Если честно, хочется просто подальше сбежать куда-то от их разборок. Я уже взрослая, но потряхивать начинает совсем как в детстве, это уже рефлекс, наверно. Просто заткнуть уши и не слышать. Просто сбежать.
- Да хоть нагулянный, хоть прогулянный! Мой, что уж теперь! Да, грех, но сына я не брошу! И нечего опять Гульку приплетать! Что ты от неё хочешь?
- Да ничего не хочу! Ничего от вас не хочу! Умру и плакать не будете! Только и ждешь, наверно, чтобы к Надьке своей убежать! Что я? Не знаю, что ли?! – всхлипывает мать, прикрывая рот рукой.
- Нин, ну ты…- отец багровеет и сжимает кулаки, вижу, как его потряхивает от гнева, - дура ты, Нинка.
Глухо и как-то обреченно. Со крипом отодвигает стул и резко встает из-за стола.
- Всё, я ушел, - бросает в дверях , не оборачиваясь.
- Да иди куда хочешь! – с надрывом кричит мать ему вслед, в сердцах махнув полотенцем.
Молча пялюсь в тарелку. В ушах звенит. Вспоминаю снова, почему так мечтала уехать из дома сразу после девятого класса много лет назад. Даже несмотря на то, что уже была влюблена в Лёвку.
25. Гулико
- Вот, знаешь, дочка...- вновь с расстановкой начинает мать тем тоном, от которого у меня по холке пробегает неприятный холодок.
- Что? - пока полощу тряпку в ведре, поднимаю на неё предупреждающий взгляд, который она точно проигнорирует.

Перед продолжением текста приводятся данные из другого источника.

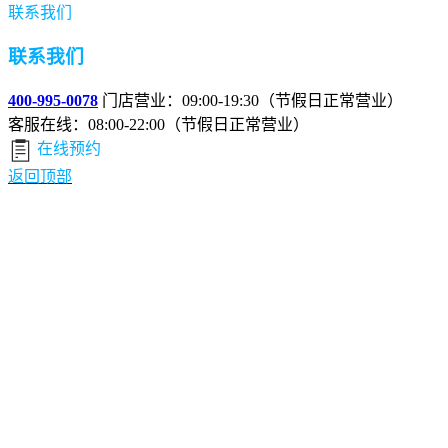
联系我们
联系我们
400-995-0078
门店营业：09:00-19:30（节假日正常营业）
客服在线：08:00-22:00（节假日正常营业）
在线预约
返回顶部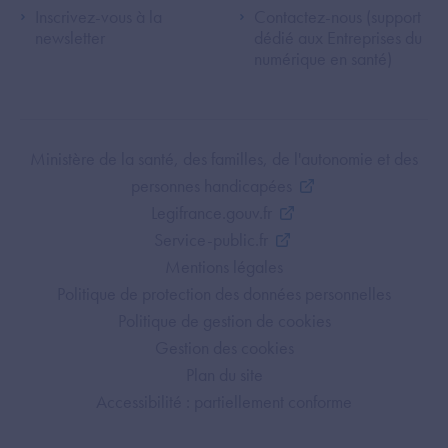
Inscrivez-vous à la
Contactez-nous (support
newsletter
dédié aux Entreprises du
numérique en santé)
Footer Bottom ANS
Ministère de la santé, des familles, de l'autonomie et des
personnes handicapées
Legifrance.gouv.fr
Service-public.fr
Mentions légales
Politique de protection des données personnelles
Politique de gestion de cookies
Gestion des cookies
Plan du site
Accessibilité : partiellement conforme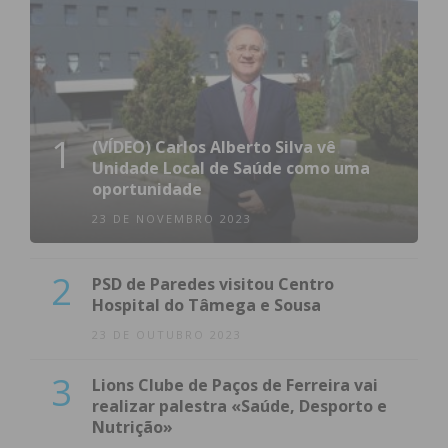
1
(VÍDEO) Carlos Alberto Silva vê
Unidade Local de Saúde como uma
oportunidade
23 DE NOVEMBRO 2023
2
PSD de Paredes visitou Centro
Hospital do Tâmega e Sousa
23 DE OUTUBRO 2023
3
Lions Clube de Paços de Ferreira vai
realizar palestra «Saúde, Desporto e
Nutrição»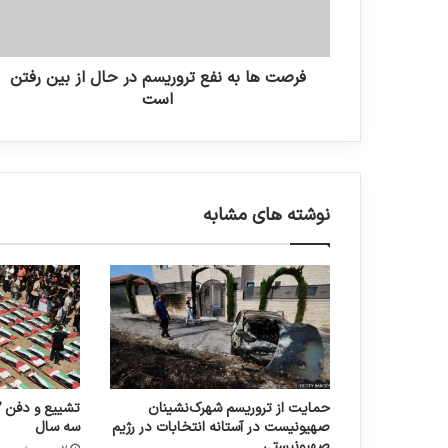
فرصت ها به نفع تروریسم در حال از بین رفتن
است
نوشته های مشابه
حمایت از تروریسم شهرک‌نشینان
صهیونیست در آستانه انتخابات در رژیم
سه سال
صهیونیستی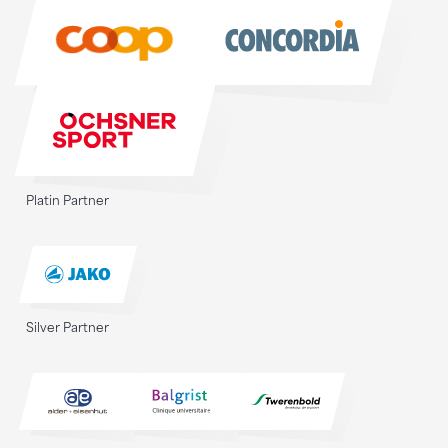
Sponsoren
Platin Partner
Silver Partner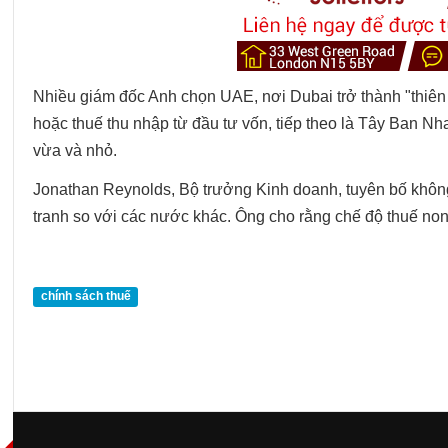
Nhiều giám đốc Anh chọn UAE, nơi Dubai trở thành "thiê
hoặc thuế thu nhập từ đầu tư vốn, tiếp theo là Tây Ban 
vừa và nhỏ.
Jonathan Reynolds, Bộ trưởng Kinh doanh, tuyên bố không
tranh so với các nước khác. Ông cho rằng chế độ thuế no
chính sách thuế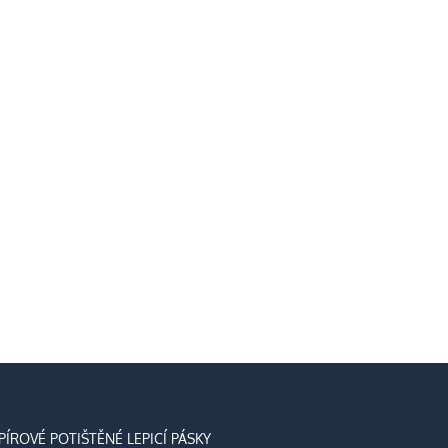
PÍROVÉ POTIŠTĚNÉ LEPICÍ PÁSKY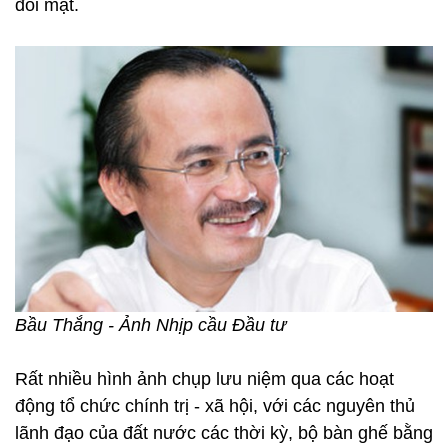
đối mặt.
Bầu Thắng - Ảnh Nhịp cầu Đầu tư
Rất nhiều hình ảnh chụp lưu niệm qua các hoạt
động tổ chức chính trị - xã hội, với các nguyên thủ
lãnh đạo của đất nước các thời kỳ, bộ bàn ghế bằng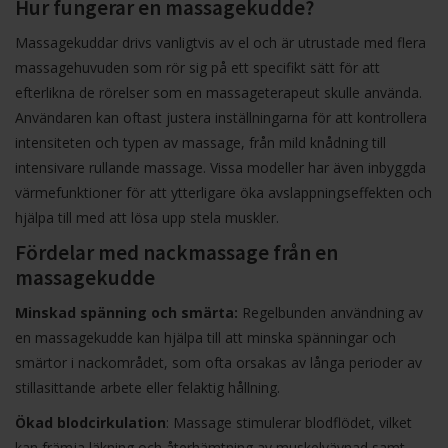
Hur fungerar en massagekudde?
Massagekuddar drivs vanligtvis av el och är utrustade med flera
massagehuvuden som rör sig på ett specifikt sätt för att
efterlikna de rörelser som en massageterapeut skulle använda.
Användaren kan oftast justera inställningarna för att kontrollera
intensiteten och typen av massage, från mild knådning till
intensivare rullande massage. Vissa modeller har även inbyggda
värmefunktioner för att ytterligare öka avslappningseffekten och
hjälpa till med att lösa upp stela muskler.
Fördelar med nackmassage från en
massagekudde
Minskad spänning och smärta:
Regelbunden användning av
en massagekudde kan hjälpa till att minska spänningar och
smärtor i nackområdet, som ofta orsakas av långa perioder av
stillasittande arbete eller felaktig hållning.
Ökad blodcirkulation
: Massage stimulerar blodflödet, vilket
kan främja läkning och återhämtning av muskelvävnad samt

Верхние кухонные шкафы уже блестят, мне остались нижние. Мы отдраиваем дом три часа, и всё это время я выслушиваю, какой отец плохой. В каких-то моментах я искренне с ней соглашаюсь, где-то нехотя поддакиваю, но в основном я уже элементарно устала это слушать!
Сколько можно? Я не могу...
Мою дежурную фразу "мам, может лучше развестись тогда?" мать в лучшем случае пропускает мимо ушей, смотря на меня стеклянными глазами. В худшем - припоминает мне мой собственный горе-брак, и куда я в итоге пришла. Это очень скользкая тема для нас обеих, поэтому я предпочитаю её не развивать, чтобы не переругаться окончательно.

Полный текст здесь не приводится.